Tree Search for Simultaneous Move Games via Equilibrium Approximation
Ryan Yu, Alex Olshevsky, Peter Chin
TL;DR
The paper tackles learning in simultaneous-move, partial-information multi-agent games by injecting game-theoretic equilibrium reasoning into tree search. It proposes NN-CCE, which uses per-agent policies and MA-EXP-IX to approximate an $\epsilon$-CCE within a structured, time-layered MCTS framework trained via self-play. Across OpenSpiel, Google Football, SMAC, and related benchmarks, NN-CCE outperforms equilibrium-approximation baselines and strong MARL methods, with improved consistency and robustness, albeit at the cost of longer training times.

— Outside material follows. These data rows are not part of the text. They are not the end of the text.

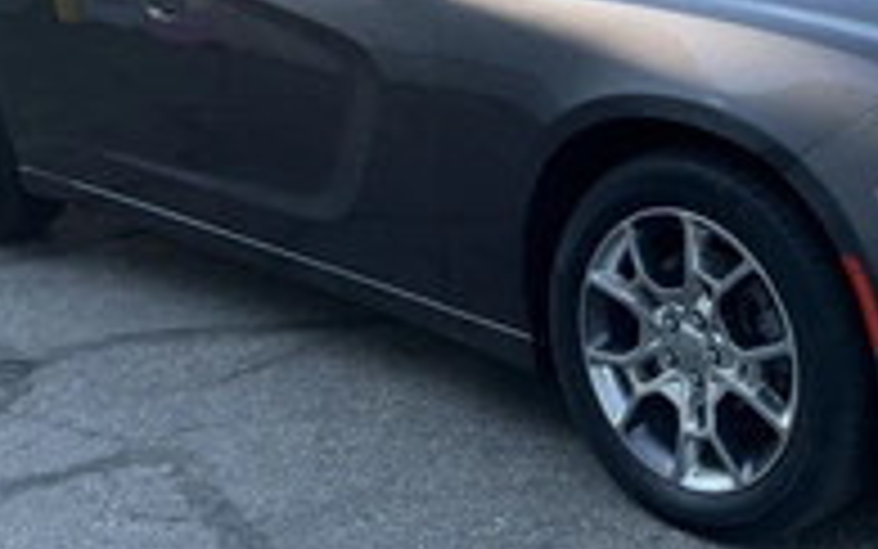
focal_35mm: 61
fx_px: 1460
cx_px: 680
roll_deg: +1.8
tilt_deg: -8.8
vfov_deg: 21.0
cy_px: 86
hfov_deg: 32.7
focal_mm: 3
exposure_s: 1/491
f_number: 1.8
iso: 25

The work advances practical equilibrium-aware planning for discrete-action, multi-agent settings and suggests paths toward continuous-action extensions and broader scalability.
Abstract
Neural network supported tree-search has shown strong results in a variety of perfect information multi-agent tasks. However, the performance of these methods on partial information games has generally been below competing approaches. Here we study the class of simultaneous-move games, which are a subclass of partial information games which are most similar to perfect information games: both agents know the game state with the exception of the opponent's move, which is revealed only after each agent makes its own move. Simultaneous move games include popular benchmarks such as Google Research Football and Starcraft. In this study we answer the question: can we take tree search algorithms trained through self-play from perfect information settings and adapt them to simultaneous move games without significant loss of performance? We answer this question by deriving a practical method that attempts to approximate a coarse correlated equilibrium as a subroutine within a tree search. Our algorithm works on cooperative, competitive, and mixed tasks. Our results are better than the current best MARL algorithms on a wide range of accepted baseline environments.